▶ **Document passage**:
Content starts

Returns wrong answer

Question

When I run this code, it iterates, but then returns "The answer is 0", when it should be "The answer is 10."

Why is this?

#import <Foundation/Foundation.h>

int main (int argc, const char * argv[])
{
     int i;
     for (int i = 0; i < 12; i++){ 
        if (i % 3 == 0) {
            continue;
         }
         printf("Checking i = %d\n", i);
         if (i + 90 == i * i) {
             break;
         }
     }
    printf("The answer is %d.\n", i);
    return 0;


}

Answer 1

If you want to use i outside the for loop, do not declare it inside for loop

So your for loop should be like

for (i = 0; i < 12; i++)

Answer 2

There are two seperate declared int i's in your code.

Answer 3

You're actually declaring i again inside the for loop. Make your for loop like so:

for (i = 0; i < 12; i++)

Then, it will retain its value once you exit the loop.

Answer 4

You have two separate is in your code, the inner one hiding the outer one. Moreover, the print statement causes undefined behaviour, because the outer i is read uninitialized.

Say for (i = 0; i < 12; i++) to use the outer variable instead of declaring a new variable.

Answer 5

 int i;
 for (int i = 0; i < 12; i++){ 
      ^^^^^

The i inside the loop is not the same as the i outside the loop.

Repace that with:

 int i;
 for (i = 0; i < 12; i++){

Content ends

▶ **Task directions**:
Return the passage of the loop-variable thread from "You have two" to "outside the loop.", copied word for word.

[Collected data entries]
Content starts

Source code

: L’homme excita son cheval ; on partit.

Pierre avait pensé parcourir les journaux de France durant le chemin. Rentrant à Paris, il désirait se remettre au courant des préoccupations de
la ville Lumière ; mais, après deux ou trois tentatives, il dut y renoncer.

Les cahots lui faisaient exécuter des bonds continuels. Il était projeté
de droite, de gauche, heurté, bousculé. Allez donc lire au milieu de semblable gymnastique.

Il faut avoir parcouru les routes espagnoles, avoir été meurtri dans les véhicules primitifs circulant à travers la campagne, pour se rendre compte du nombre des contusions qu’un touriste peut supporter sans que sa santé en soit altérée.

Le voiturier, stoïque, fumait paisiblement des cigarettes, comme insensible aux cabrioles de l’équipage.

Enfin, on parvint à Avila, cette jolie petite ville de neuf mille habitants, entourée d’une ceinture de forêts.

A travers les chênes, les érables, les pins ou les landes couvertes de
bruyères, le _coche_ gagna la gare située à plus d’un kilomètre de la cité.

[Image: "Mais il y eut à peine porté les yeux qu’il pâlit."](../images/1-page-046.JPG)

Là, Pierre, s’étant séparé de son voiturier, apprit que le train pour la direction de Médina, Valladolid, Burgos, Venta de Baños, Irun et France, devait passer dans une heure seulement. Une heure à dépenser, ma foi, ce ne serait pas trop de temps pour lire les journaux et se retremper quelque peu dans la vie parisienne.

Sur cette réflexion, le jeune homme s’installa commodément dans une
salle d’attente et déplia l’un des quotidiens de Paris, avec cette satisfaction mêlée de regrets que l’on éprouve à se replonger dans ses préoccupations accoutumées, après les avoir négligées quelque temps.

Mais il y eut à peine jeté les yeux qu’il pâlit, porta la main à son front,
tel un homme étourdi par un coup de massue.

Content ends

▶ **Exercise answer**:
You have two separate is in your code, the inner one hiding the outer one. Moreover, the print statement causes undefined behaviour, because the outer i is read uninitialized.

Say for (i = 0; i < 12; i++) to use the outer variable instead of declaring a new variable.

Answer 5

 int i;
 for (int i = 0; i < 12; i++){ 
      ^^^^^

The i inside the loop is not the same as the i outside the loop.